> Task description
Pictures in the listing below are skipped, while the lines from the "text [148, 1528, 1093, 1597]" line through the "Page size: 1275x1650." line are returned word for word.

> Input data
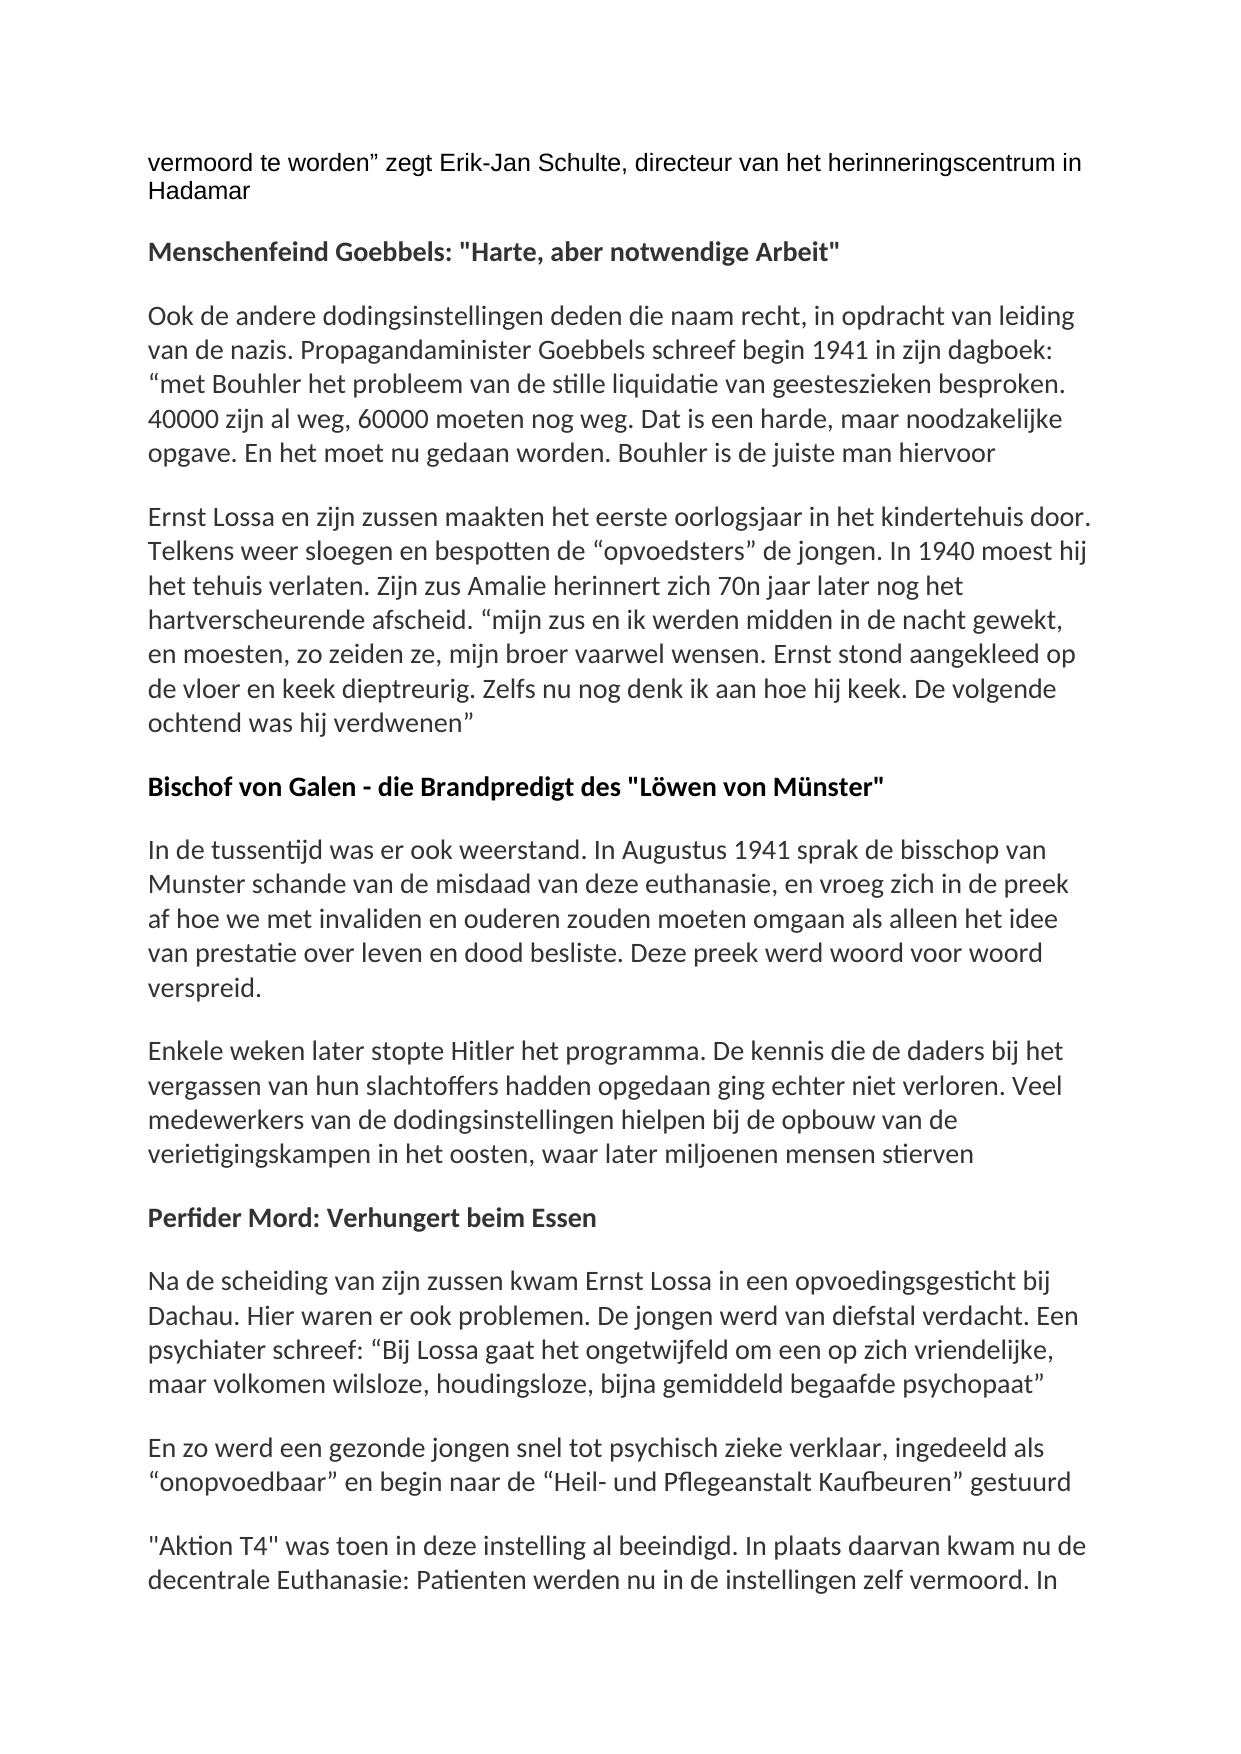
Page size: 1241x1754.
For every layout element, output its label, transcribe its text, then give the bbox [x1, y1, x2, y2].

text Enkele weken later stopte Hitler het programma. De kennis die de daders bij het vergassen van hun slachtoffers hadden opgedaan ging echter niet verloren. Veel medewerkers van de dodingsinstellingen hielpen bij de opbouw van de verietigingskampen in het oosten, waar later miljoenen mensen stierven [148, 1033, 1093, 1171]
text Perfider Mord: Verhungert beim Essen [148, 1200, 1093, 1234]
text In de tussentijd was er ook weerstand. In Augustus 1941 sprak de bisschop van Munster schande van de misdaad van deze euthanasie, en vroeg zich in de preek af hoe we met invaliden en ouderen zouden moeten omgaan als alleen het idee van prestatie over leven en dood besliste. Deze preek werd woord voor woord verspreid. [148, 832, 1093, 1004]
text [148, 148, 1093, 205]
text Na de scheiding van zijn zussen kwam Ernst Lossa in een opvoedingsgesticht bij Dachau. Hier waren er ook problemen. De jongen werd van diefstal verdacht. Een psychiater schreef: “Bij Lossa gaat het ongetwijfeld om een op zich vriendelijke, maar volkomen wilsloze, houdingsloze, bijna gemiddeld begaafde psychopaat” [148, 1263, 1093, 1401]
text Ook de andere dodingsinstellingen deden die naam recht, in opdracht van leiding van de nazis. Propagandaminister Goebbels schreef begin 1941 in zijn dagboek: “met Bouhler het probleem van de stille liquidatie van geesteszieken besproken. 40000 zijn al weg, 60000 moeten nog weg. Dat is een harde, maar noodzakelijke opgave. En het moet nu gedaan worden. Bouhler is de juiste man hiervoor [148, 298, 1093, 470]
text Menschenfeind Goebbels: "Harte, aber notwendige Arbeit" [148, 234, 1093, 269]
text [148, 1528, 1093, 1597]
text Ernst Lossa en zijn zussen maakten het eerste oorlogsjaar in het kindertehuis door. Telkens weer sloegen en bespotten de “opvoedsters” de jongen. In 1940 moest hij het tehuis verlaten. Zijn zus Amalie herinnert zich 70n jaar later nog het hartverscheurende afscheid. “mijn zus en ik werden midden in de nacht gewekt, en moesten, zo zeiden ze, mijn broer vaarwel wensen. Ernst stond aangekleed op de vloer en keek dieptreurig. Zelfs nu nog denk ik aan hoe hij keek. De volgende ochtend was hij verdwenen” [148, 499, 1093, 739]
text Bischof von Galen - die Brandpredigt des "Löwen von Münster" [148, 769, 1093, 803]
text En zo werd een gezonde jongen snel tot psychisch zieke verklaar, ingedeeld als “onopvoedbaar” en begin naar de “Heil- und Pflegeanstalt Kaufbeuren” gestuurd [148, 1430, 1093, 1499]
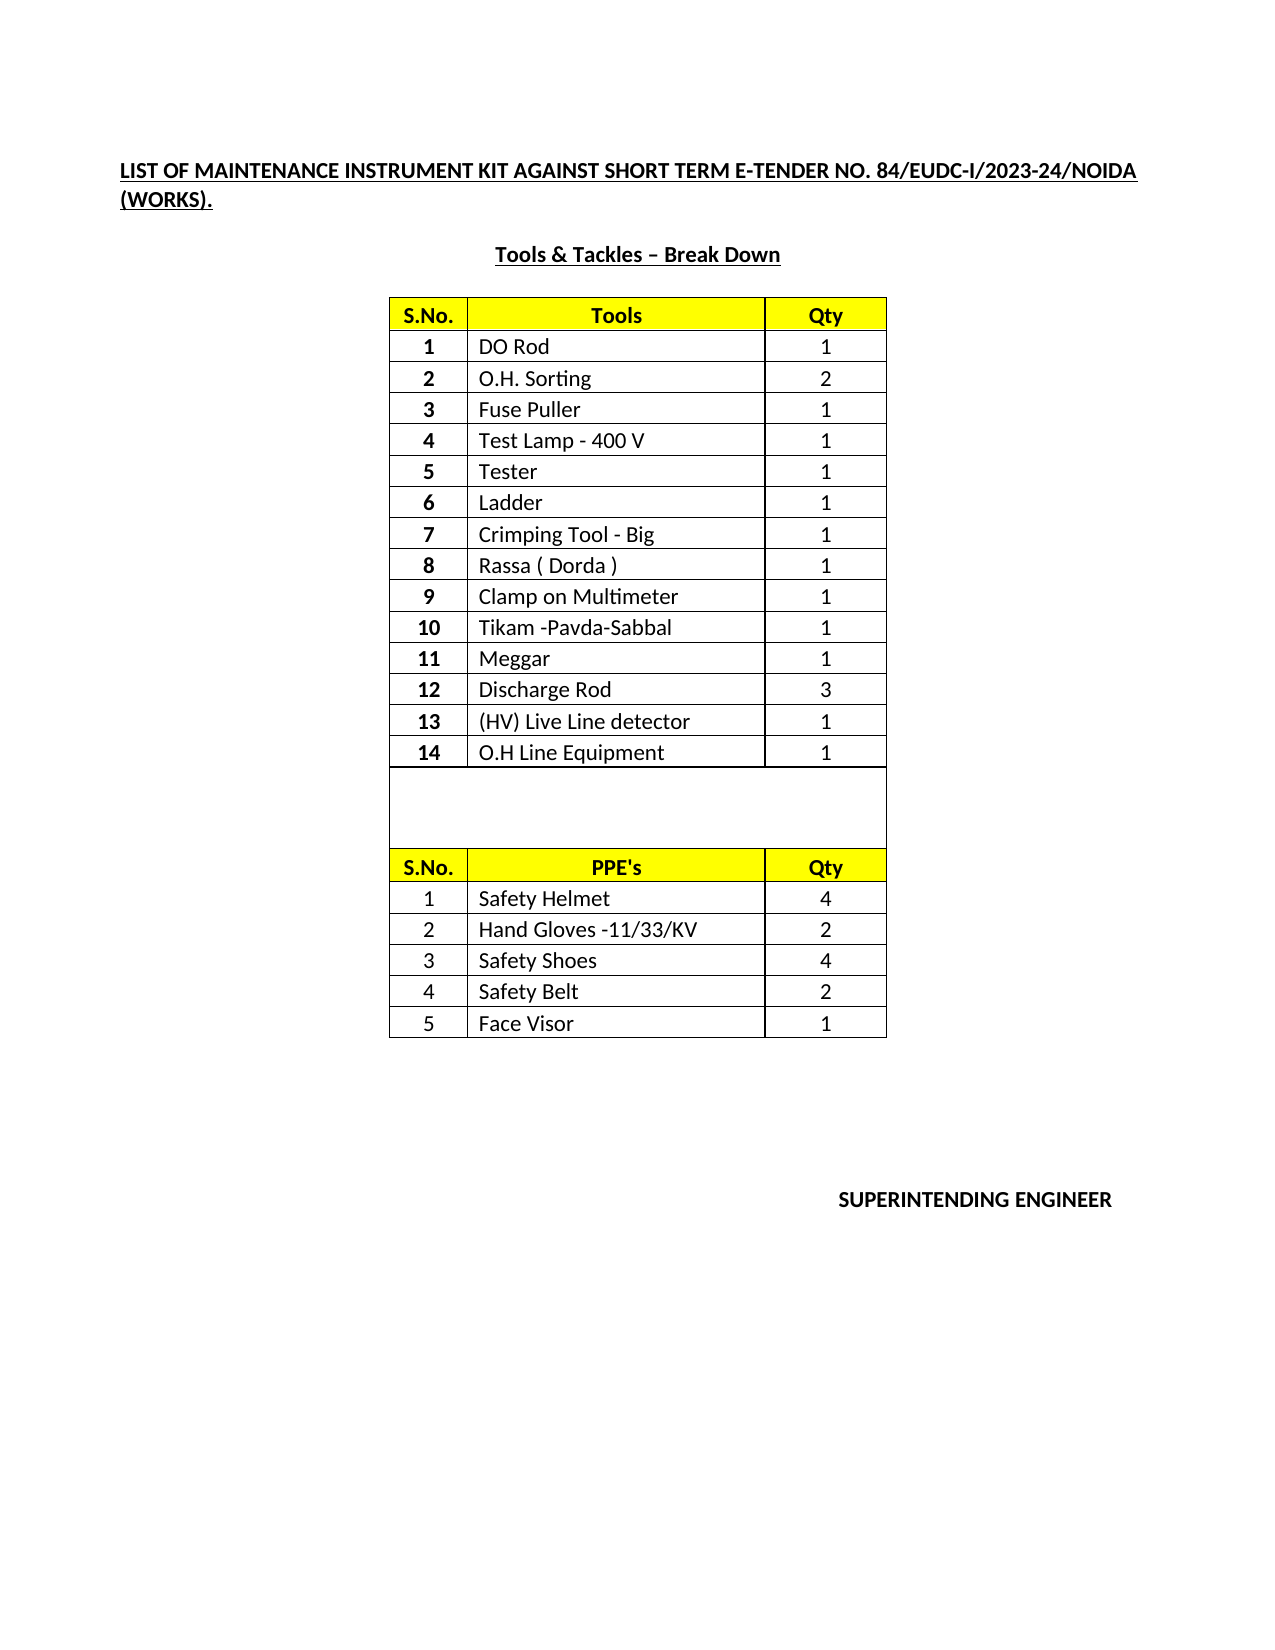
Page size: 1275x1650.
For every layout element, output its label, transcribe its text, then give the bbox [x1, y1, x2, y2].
==
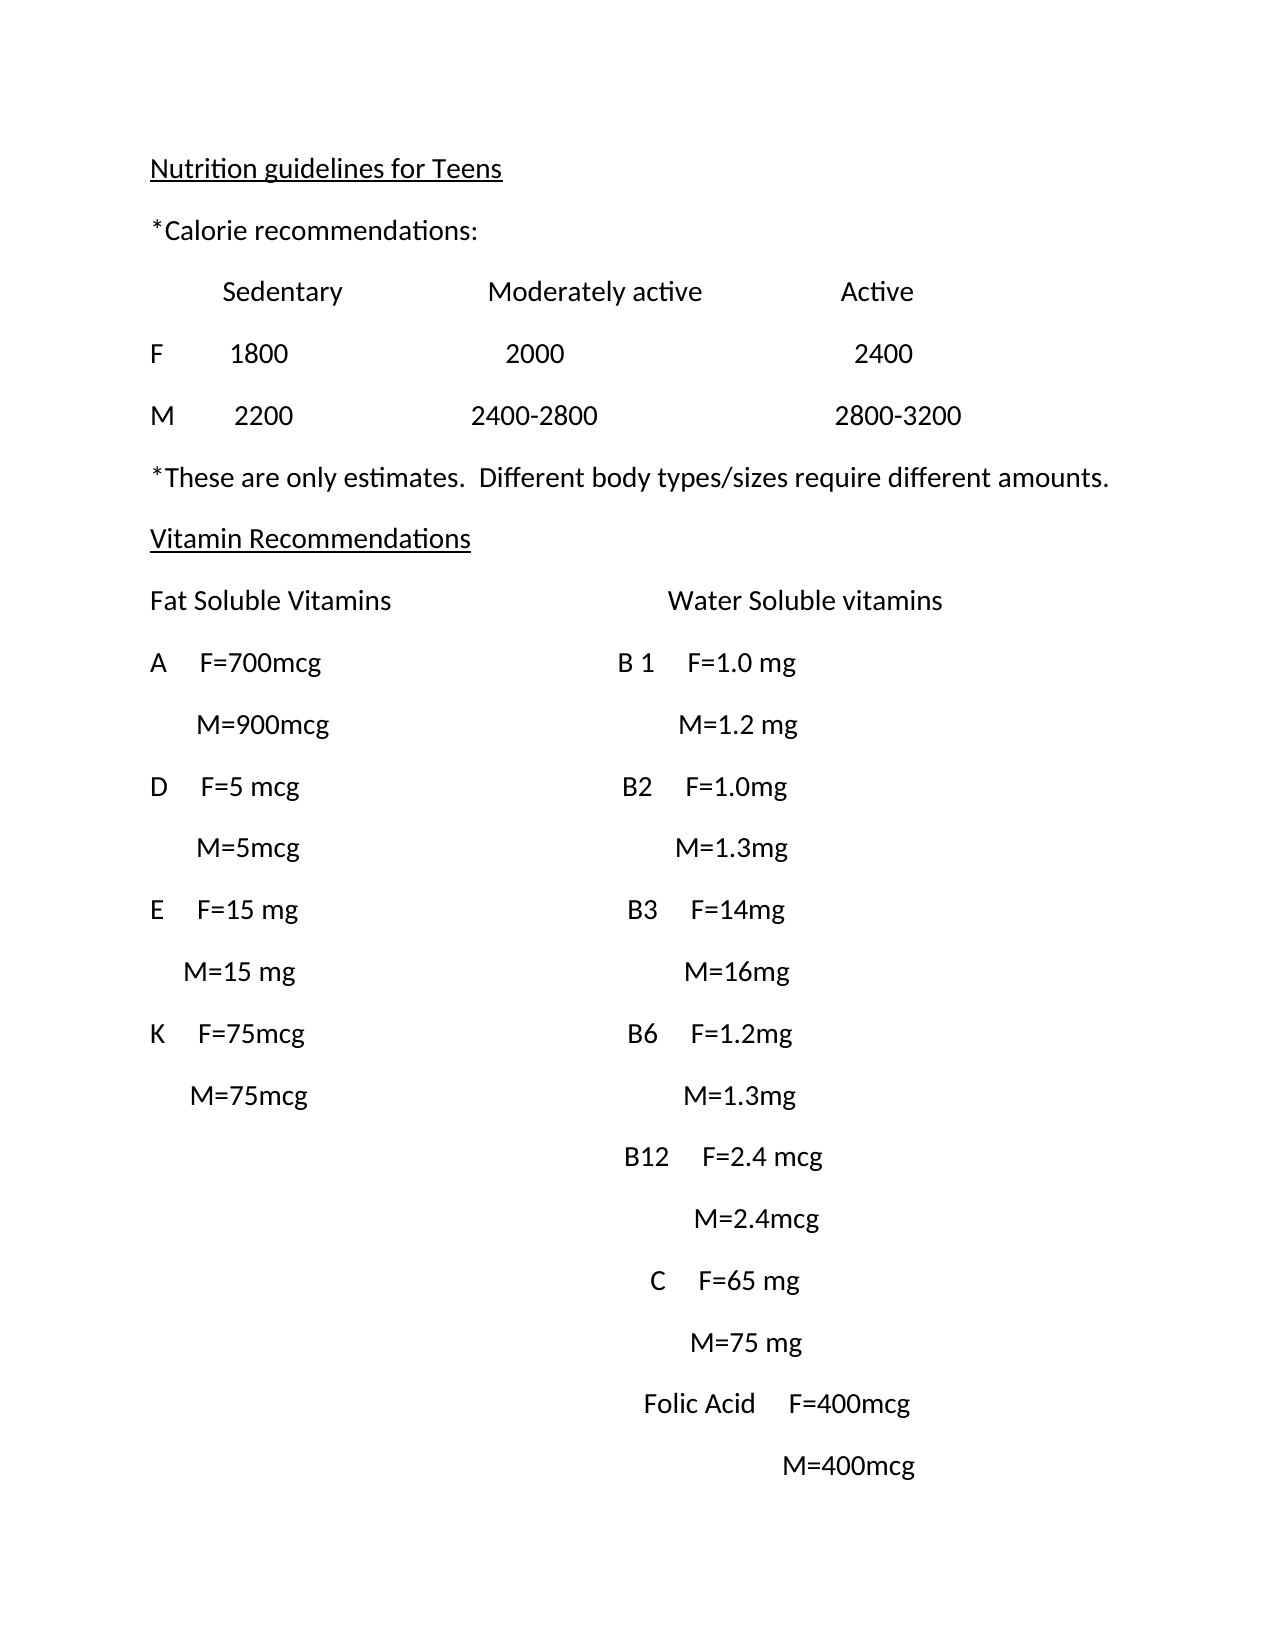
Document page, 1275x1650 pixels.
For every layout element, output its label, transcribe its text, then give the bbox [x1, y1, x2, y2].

> Task response
text [148, 1528, 1093, 1597]
text Ernst Lossa en zijn zussen maakten het eerste oorlogsjaar in het kindertehuis door. Telkens weer sloegen en bespotten de “opvoedsters” de jongen. In 1940 moest hij het tehuis verlaten. Zijn zus Amalie herinnert zich 70n jaar later nog het hartverscheurende afscheid. “mijn zus en ik werden midden in de nacht gewekt, en moesten, zo zeiden ze, mijn broer vaarwel wensen. Ernst stond aangekleed op de vloer en keek dieptreurig. Zelfs nu nog denk ik aan hoe hij keek. De volgende ochtend was hij verdwenen” [148, 499, 1093, 739]
text Bischof von Galen - die Brandpredigt des "Löwen von Münster" [148, 769, 1093, 803]
text En zo werd een gezonde jongen snel tot psychisch zieke verklaar, ingedeeld als “onopvoedbaar” en begin naar de “Heil- und Pflegeanstalt Kaufbeuren” gestuurd [148, 1430, 1093, 1499]
Page size: 1275x1650.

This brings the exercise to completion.